JerBouma / FinanceDatabase

This is a database of 300.000+ symbols containing Equities, ETFs, Funds, Indices, Currencies, Cryptocurrencies and Money Markets.
https://www.jeroenbouma.com/projects/financedatabase
MIT License
3.6k stars 401 forks source link

industry field anomalies #6

Closed mrx23dot closed 3 years ago

mrx23dot commented 3 years ago

https://github.com/JerBouma/FinanceDatabase/raw/master/Database/Equities/Countries/United%20States/United%20States.json

"industry" field contains the following anomaly:


"Banks\u2014Diversified",
"Banks\u2014Regional",
"Beverages\u2014Brewers",
"Beverages\u2014Non-Alcoholic",
"Beverages\u2014Wineries & Distilleries",

"Drug Manufacturers\u2014General",
"Drug Manufacturers\u2014Specialty & Generic",
"Insurance\u2014Diversified",
"Insurance\u2014Life",
"Insurance\u2014Property & Casualty",
"Insurance\u2014Reinsurance",
"Insurance\u2014Specialty",
"Real Estate\u2014Development",
"Real Estate\u2014Diversified",

these could use some normalization "Aerospace & Defense", "Aerospace/Defense - Major Diversified", "Aerospace/Defense Products & Services",

It's a lot faster to work on offline database, cheers!
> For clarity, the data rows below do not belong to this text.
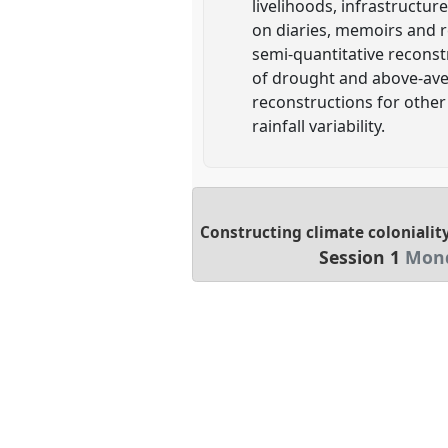
livelihoods, infrastructur
on diaries, memoirs and r
semi-quantitative reconstr
of drought and above-aver
reconstructions for other
rainfall variability.
Constructing climate coloniality
Session 1
Mond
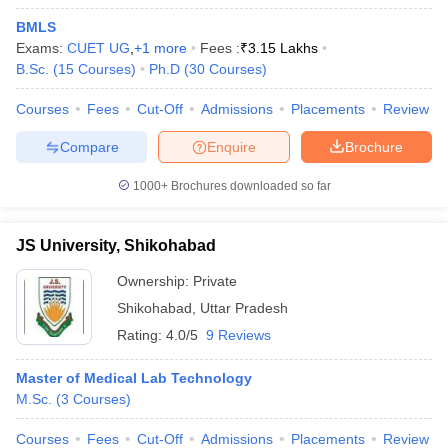
BMLS
Exams:
CUET UG
,
+
1
more
Fees :
₹
3.15 Lakhs
B.Sc.
(
15
Courses
)
Ph.D
(
30
Courses
)
Courses
Fees
Cut-Off
Admissions
Placements
Review
Compare
Enquire
Brochure
1000+
Brochures downloaded so far
JS University, Shikohabad
Ownership:
Private
Shikohabad
,
Uttar Pradesh
Rating:
4.0/5
9 Reviews
Master of Medical Lab Technology
M.Sc.
(
3
Courses
)
Courses
Fees
Cut-Off
Admissions
Placements
Review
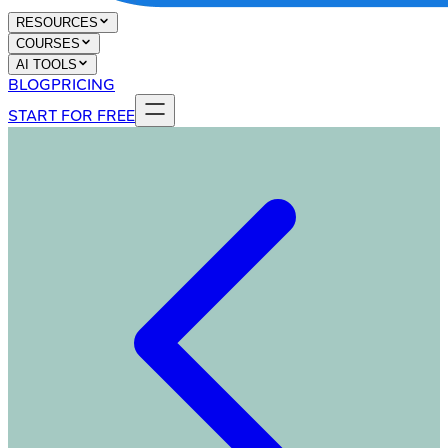
RESOURCES
COURSES
AI TOOLS
BLOG
PRICING
START FOR FREE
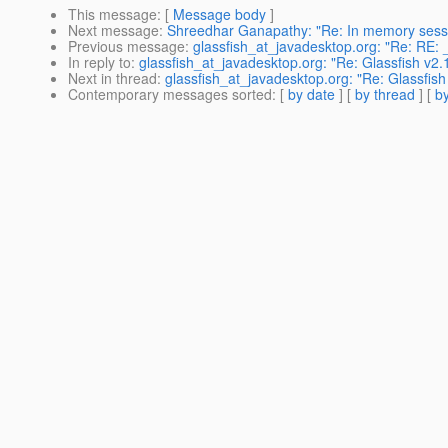
This message
: [
Message body
]
Next message
:
Shreedhar Ganapathy: "Re: In memory ses
Previous message
:
glassfish_at_javadesktop.org: "Re: RE: 
In reply to
:
glassfish_at_javadesktop.org: "Re: Glassfish v2
Next in thread
:
glassfish_at_javadesktop.org: "Re: Glassfis
Contemporary messages sorted
: [
by date
] [
by thread
] [
by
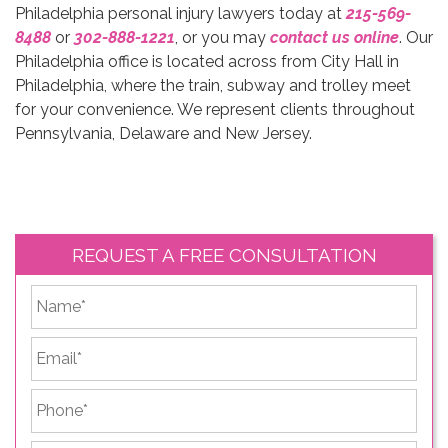
Philadelphia personal injury lawyers today at
215-569-
8488
or
302-888-1221
, or you may
contact us online
. Our
Philadelphia office is located across from City Hall in
Philadelphia, where the train, subway and trolley meet
for your convenience. We represent clients throughout
Pennsylvania, Delaware and New Jersey.
REQUEST A FREE CONSULTATION
*
First
Email
*
Phone
*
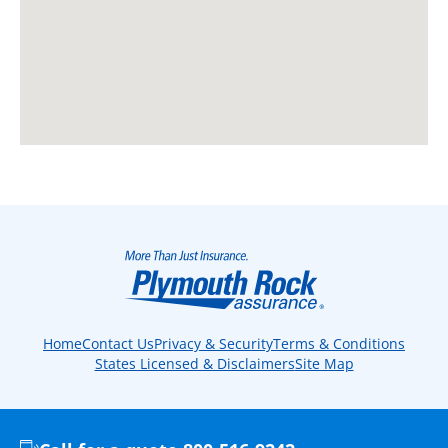
Home
Contact Us
Privacy & Security
Terms & Conditions
States Licensed & Disclaimers
Site Map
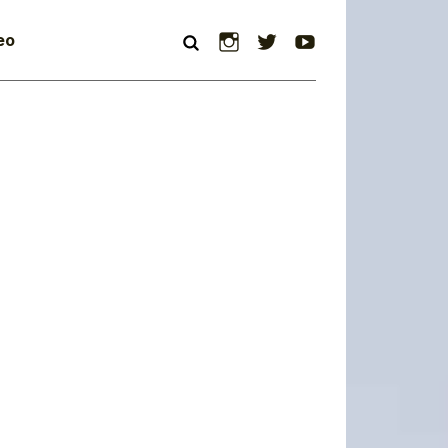
Instagram
Twitter
YouTube
eo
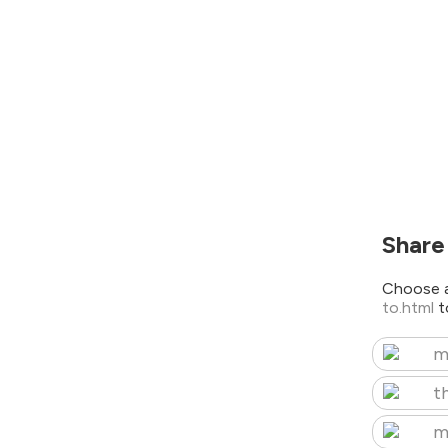
Share
Choose a
to.html
t
m
t
m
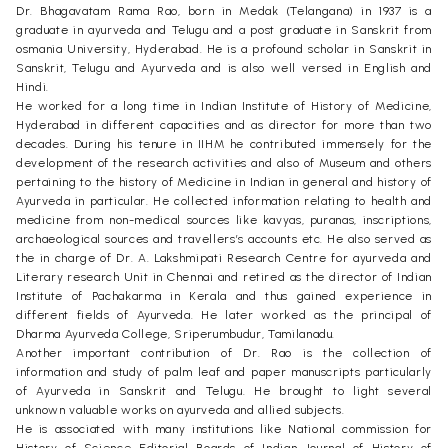
Dr. Bhagavatam Rama Rao, born in Medak (Telangana) in 1937 is a
graduate in ayurveda and Telugu and a post graduate in Sanskrit from
osmania University, Hyderabad. He is a profound scholar in Sanskrit in
Sanskrit, Telugu and Ayurveda and is also well versed in English and
Hindi.
He worked for a long time in Indian Institute of History of Medicine,
Hyderabad in different capacities and as director for more than two
decades. During his tenure in IIHM he contributed immensely for the
development of the research activities and also of Museum and others
pertaining to the history of Medicine in Indian in general and history of
Ayurveda in particular. He collected information relating to health and
medicine from non-medical sources like kavyas, puranas, inscriptions,
archaeological sources and travellers’s accounts etc. He also served as
the in charge of Dr. A. Lakshmipati Research Centre for ayurveda and
Literary research Unit in Chennai and retired as the director of Indian
Institute of Pachakarma in Kerala and thus gained experience in
different fields of Ayurveda. He later worked as the principal of
Dharma Ayurveda College, Sriperumbudur, Tamilanadu.
Another important contribution of Dr. Rao is the collection of
information and study of palm leaf and paper manuscripts particularly
of Ayurveda in Sanskrit and Telugu. He brought to light several
unknown valuable works on ayurveda and allied subjects.
He is associated with many institutions like National commission for
History of Science Editorial Boards of Indian Journal of History of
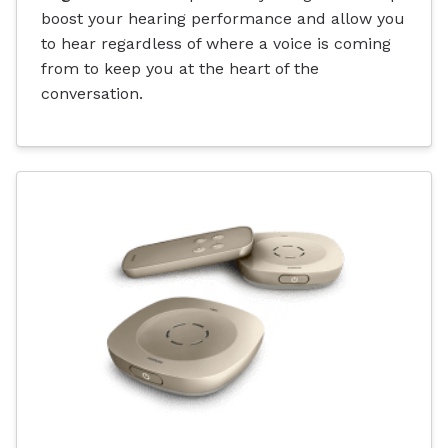
boost your hearing performance and allow you
to hear regardless of where a voice is coming
from to keep you at the heart of the
conversation.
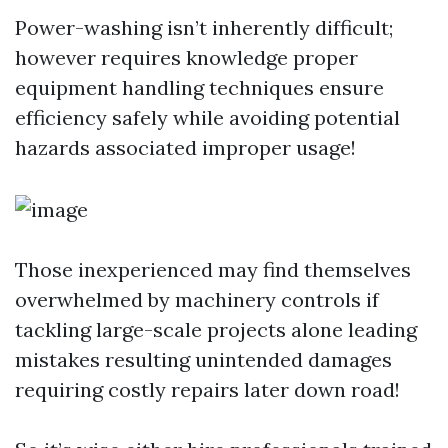
Power-washing isn’t inherently difficult;
however requires knowledge proper
equipment handling techniques ensure
efficiency safely while avoiding potential
hazards associated improper usage!
Those inexperienced may find themselves
overwhelmed by machinery controls if
tackling large-scale projects alone leading
mistakes resulting unintended damages
requiring costly repairs later down road!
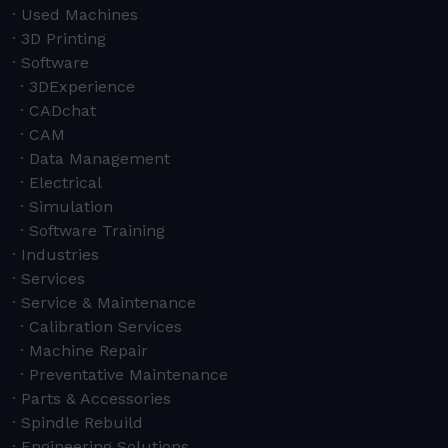
Used Machines
3D Printing
Software
3DExperience
CADchat
CAM
Data Management
Electrical
Simulation
Software Training
Industries
Services
Service & Maintenance
Calibration Services
Machine Repair
Preventative Maintenance
Parts & Accessories
Spindle Rebuild
Engineering Solutions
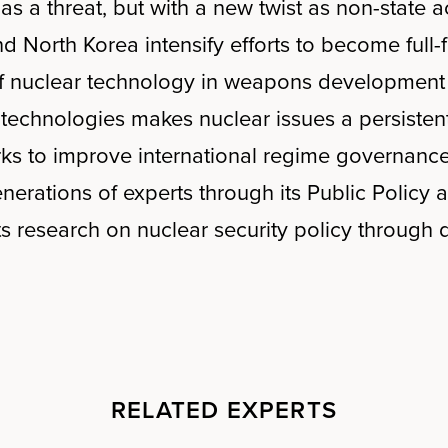
s as a threat, but with a new twist as non-stat
nd North Korea intensify efforts to become ful
of nuclear technology in weapons development a
 technologies makes nuclear issues a persisten
ks to improve international regime governance
nerations of experts through its Public Policy
 research on nuclear security policy through d
RELATED EXPERTS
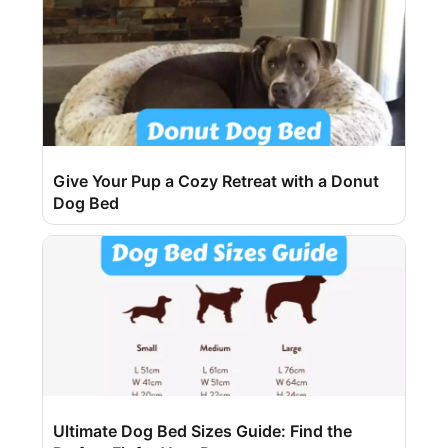
Give Your Pup a Cozy Retreat with a Donut
Dog Bed
Ultimate Dog Bed Sizes Guide: Find the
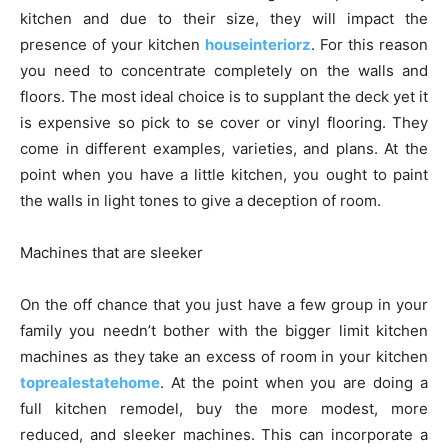
kitchen and due to their size, they will impact the
presence of your kitchen
houseinteriorz
. For this reason
you need to concentrate completely on the walls and
floors. The most ideal choice is to supplant the deck yet it
is expensive so pick to se cover or vinyl flooring. They
come in different examples, varieties, and plans. At the
point when you have a little kitchen, you ought to paint
the walls in light tones to give a deception of room.
Machines that are sleeker
On the off chance that you just have a few group in your
family you needn’t bother with the bigger limit kitchen
machines as they take an excess of room in your kitchen
toprealestatehome
. At the point when you are doing a
full kitchen remodel, buy the more modest, more
reduced, and sleeker machines. This can incorporate a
JerBouma commented 3 years ago

Ah, I fixed this within my search_products function. I will look into adjusting the JSON files as well!

Perhaps this might not work due to the fact '&' is usually not supported in filenames. Might change it to "and" in that case.

JerBouma commented 3 years ago

Fixed the issue. The problem was that \u2014\ referred to a special form of the dash ( - ) sign. This makes it very difficult to select that type of data. See the fix (for example): Banks - Diversified.

I also updated strings like Aerospace/Defense Products & Services to Aerospace Defense Products & Services because the forward slash usually gives problems with filenames.

Please let me know if you find more weird unicodes!